Resource, a perennial challenge
In 2026, resource and workflow management will be key to quality and profitability, more so than ever. Retention is under pressure, with workload and work-life balance repeatedly identified as primary drivers of attrition. Compounding this challenge is the reported decline in new entrants into audit. The increasing complexity of the entities being audited adds further strain. Anecdotally, I am seeing firms being more selective in the work they retain and take on. This increases the risk that entities will be unable to find auditors.
However, ISQM1 reminds us that resources are not just about people; they include technology and intellectual resources, both of which are being enhanced with AI. Increasing availability and affordability of these technological and intellectual resources give firms the opportunity to re-engineer their practices.
Re-engineering
It is said that necessity is the mother of all invention; 2026 is likely to see firms continuing to test this maxim. As resource challenges continue to be a barrier to quality and growth,2026 is likely to see more firms leverage technology and AI to reduce friction in managing and analysing data and supporting, not replacing, critical thinking.
Those most likely to succeed are those who thoughtfully and strategically embrace technology and AI to automate routine work, enable flexible working, and modernise career pathways to improve attraction and retention. Such tools provide practical support for applying scepticism and challenging.
Leveraging technologies is more than just bolting on a new tool or application onto existing systems and processes. To maximise value, firms will need the confidence to reimagine how they operate their businesses and deliver engagements. In this regard, AI is poised to play a transformative role in 2026 audits, providing a competitive advantage.
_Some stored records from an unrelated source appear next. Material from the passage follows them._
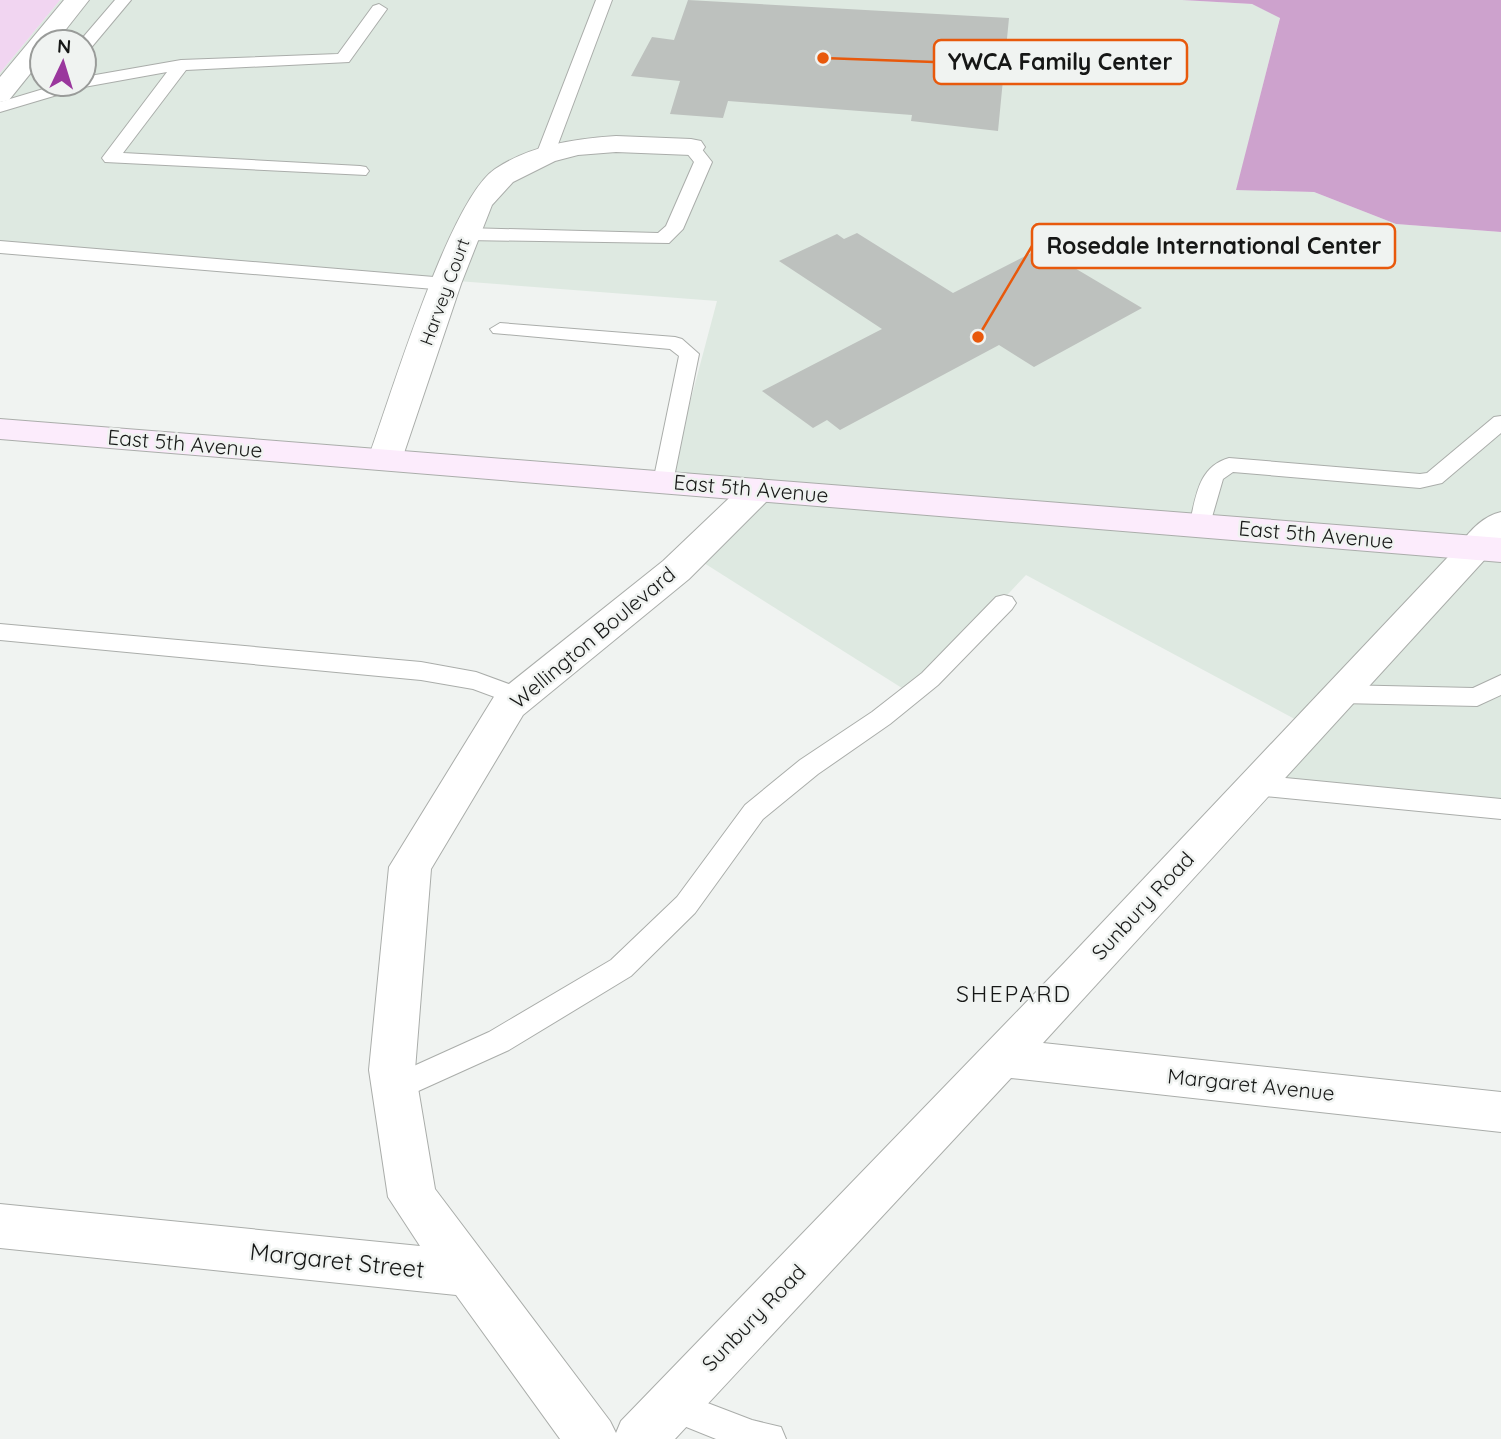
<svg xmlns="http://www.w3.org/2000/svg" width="1501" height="1439" font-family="Quicksand,sans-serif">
<rect width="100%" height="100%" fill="#f0f3f1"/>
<!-- built -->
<path fill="#dee9e1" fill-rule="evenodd" d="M60,0h1122l70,4 28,13 -43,172 77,3 82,32 105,8v575l-247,-23 50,-60 -278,-149 -113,120 -228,-144 64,-67 -79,-6 47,-177 -717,-55v-173zM42,42h42v42h-42z"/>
<!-- green -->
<path fill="#f1d5f1" d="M0,0h60l-60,73z"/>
<!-- forest -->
<path fill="#cda2cd" d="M1182,0h319v232l-105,-8 -82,-32 -78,-2 44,-172 -28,-14z"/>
<!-- building -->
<path fill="#bdc1be" d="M688,0l321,18 -11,113 -87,-10 1,-6 -184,-14 -5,17 -53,-4 10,-33 -49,-5 21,-39 22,3z
M857,233l96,60 88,-45 101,60 -108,59 -35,-22 -159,85 -13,-10 -14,8 -51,-37 120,-62 -103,-68 58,-27 7,5z"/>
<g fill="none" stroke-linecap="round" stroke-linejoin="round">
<defs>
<path id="service" d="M115,0h16l-41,49 -6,2v-9h-5z
M596,0h16l-58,155 -9,5 -6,-1 -3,-4z
M379,4l8,5 -38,53 -163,8 -63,83 237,13 6,1 3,4 -3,4 -261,-13 -3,-4 3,-4 62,-82 -83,15 -84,25v-10l60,-18h24v-7l97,-17 157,-6 35,-48z
M691,142l6,1 15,19 -29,67 -14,14 -203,-3 -9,-6 9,-6 192,5 8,-7 28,-64 -12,-15z
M0,241l446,37 10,6 -10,6 -446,-37z
M500,323l175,14 7,2 17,15 -27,133 -8,2 -11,-7 26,-126 -9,-7 -177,-16 -3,-4z
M1501,416v17l-59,50 -22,5 -187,-16 -10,7 -15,52h-16l-3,-5c7,-27 8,-59 40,-68l191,16 7,-1 67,-56z
M1004,595l8,2 4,6 -4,6 -74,76 -48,39 -72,50 -55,45 -68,94 -64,63 -122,74 -104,47 -10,4 -10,-4 -5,-9 5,-9 104,-47 122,-72 66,-63 68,-92 55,-45 72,-48 50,-39 74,-76z
M0,624l421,38 55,10 52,19 3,6 -3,6 -9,3 -46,-17 -52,-9 -421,-40z
M1501,675v20l-24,11 -137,-3 -9,-3 -3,-6 3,-6 9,-3 133,3z
M1255,775l246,24v20l-246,-24 -9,-3 -4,-7 4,-7z
M671,1389l81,31 29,7 5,12h-70l-57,-23 -4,-11 4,-11z"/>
<path id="minor" d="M616,136l75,3 10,2 4,6 -4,6 -10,2 -75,-3 -38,3 -23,6 -42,21 -21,23 -31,79 -59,175 -5,8 -12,3 -12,-3 -5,-8c22,-60 81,-259 127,-290 36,-24 79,-30 121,-33z
M758,479l12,3 5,8 -5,8 -81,81 -166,136 -92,154 -16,201 20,119 175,232 6,12 5,-12 444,-459 399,-422 12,-4 12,4 6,8 -6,8 -445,487 458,49v40l-490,-54 -336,361h-115l-104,-144 -456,-47v-44l420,42 -32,-49 -19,-127 20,-203 106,-172 168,-134 83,-79z"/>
<path id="tertiary" d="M64,0h25l-33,42h-14v17l-33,41 -9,2v-25z
M1501,512v32c-13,12 -20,17 -37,12l-6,-8c10,-16 25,-32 43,-36z"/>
<path id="secondary" d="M0,419l1501,119v24l-1501,-123z"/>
</defs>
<!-- service casing -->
<use href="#service" stroke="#aaadaa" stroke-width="2"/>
<!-- minor casing -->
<use href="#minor" stroke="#aaadaa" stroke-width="2"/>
<!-- tertiary casing -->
<use href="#tertiary" stroke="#aaadaa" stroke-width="2"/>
<!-- secondary casing -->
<use href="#secondary" stroke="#aaadaa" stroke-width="2"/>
<!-- service -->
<use href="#service" fill="#fff" fill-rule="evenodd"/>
<!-- minor -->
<use href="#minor" fill="#fff" fill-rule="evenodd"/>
<!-- tertiary -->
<use href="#tertiary" fill="#fff" fill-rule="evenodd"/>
<!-- secondary -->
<use href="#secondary" fill="#fcecfc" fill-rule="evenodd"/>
</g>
<g text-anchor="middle" stroke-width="5" stroke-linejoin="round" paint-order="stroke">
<!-- far-street labels -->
<g font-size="18" fill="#161716" stroke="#f0f3f1">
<text transform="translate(445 292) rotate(-70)" y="6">Harvey Court</text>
</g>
<!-- street labels -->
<g font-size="21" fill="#161716" stroke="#f0f3f1">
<text transform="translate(185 444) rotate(5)" y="7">East 5th Avenue</text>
<text transform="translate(751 489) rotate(5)" y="7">East 5th Avenue</text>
<text transform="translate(1316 535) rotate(5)" y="7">East 5th Avenue</text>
<text transform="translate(593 638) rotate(-40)" y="7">Wellington Boulevard</text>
<text transform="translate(1143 906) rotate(-47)" y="7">Sunbury Road</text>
<text transform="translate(1251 1085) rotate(6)" y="7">Margaret Avenue</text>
<text transform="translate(754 1318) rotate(-46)" y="7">Sunbury Road</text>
</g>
<!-- neighbourhood labels -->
<g font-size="23" letter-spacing="2" fill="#161716" stroke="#f0f3f1">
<text x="1014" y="1002">SHEPARD</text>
</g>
<!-- near-street labels -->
<g font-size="24" fill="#161716" stroke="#f0f3f1">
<text transform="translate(337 1261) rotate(6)" y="8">Margaret Street</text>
</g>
</g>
<!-- callouts -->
<path fill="none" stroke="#e8590c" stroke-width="2.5" d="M823 58L934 62M978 337L1032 246"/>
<g fill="#e8590c" stroke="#f0f3f1" stroke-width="2.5">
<circle cx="823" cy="58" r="7"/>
<circle cx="978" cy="337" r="7"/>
</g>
<g fill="#f0f3f1" stroke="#e8590c" stroke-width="2.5">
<rect x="934" y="40" width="253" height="44" rx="7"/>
<rect x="1032" y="224" width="363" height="44" rx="7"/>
</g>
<g font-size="23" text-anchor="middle" font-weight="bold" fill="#161716">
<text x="1060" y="70">YWCA Family Center</text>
<text x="1214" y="254">Rosedale International Center</text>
</g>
<!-- north arrow -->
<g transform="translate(63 63) rotate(4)"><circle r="33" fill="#f0f3f1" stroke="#999b99" stroke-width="2"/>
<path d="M0-5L12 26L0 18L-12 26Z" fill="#9a379d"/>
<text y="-10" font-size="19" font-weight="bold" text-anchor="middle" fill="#161716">N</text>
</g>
</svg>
Areas where technology, particularly AI, is likely to increase its presence are:
Firm Level
- Acceptance and continuance decisions
- ISQM1 Practice oversight:
- Risk assessment and mapping
- Understanding the client base
- Ethical threats
- Talent management and workflow
Engagement Level
- Understanding the entity and its environment
- Enhanced risk assessment
- Analytical procedures
- Fraud risk assessment and detection
- Developing robust and efficient testing strategies
- Supporting professional scepticism
Technology and AI can also drive whole-firm efficiency and provide greater insights into your firm, which is important if you're planning to sell in the near future, particularly to private equity, or simply seeking to attract new talent.
Conclusion: 2026 is about technical depth and technological acceleration — under workforce pressure
It is difficult to look at 2026 in isolation, as it is undoubtedly a stepping stone in the fast-paced evolution of audit.
Whatever your plans, 2026 is the year to refresh your IT and AI strategies and business model, which can improve capacity, capability, and efficiency and, if done properly, increase the value of your practice.
- Adapt early, embed new methodologies, and maintain quality under greater scrutiny and tighter staffing.
- Prepare for a more data-intensive, judgement-heavy and technologically enabled audit environment — and plan resourcing accordingly.
However, these decisions should not be made in isolation; they should form part of an integrated resourcing strategy that aims to future-proof the firm for the near to medium term.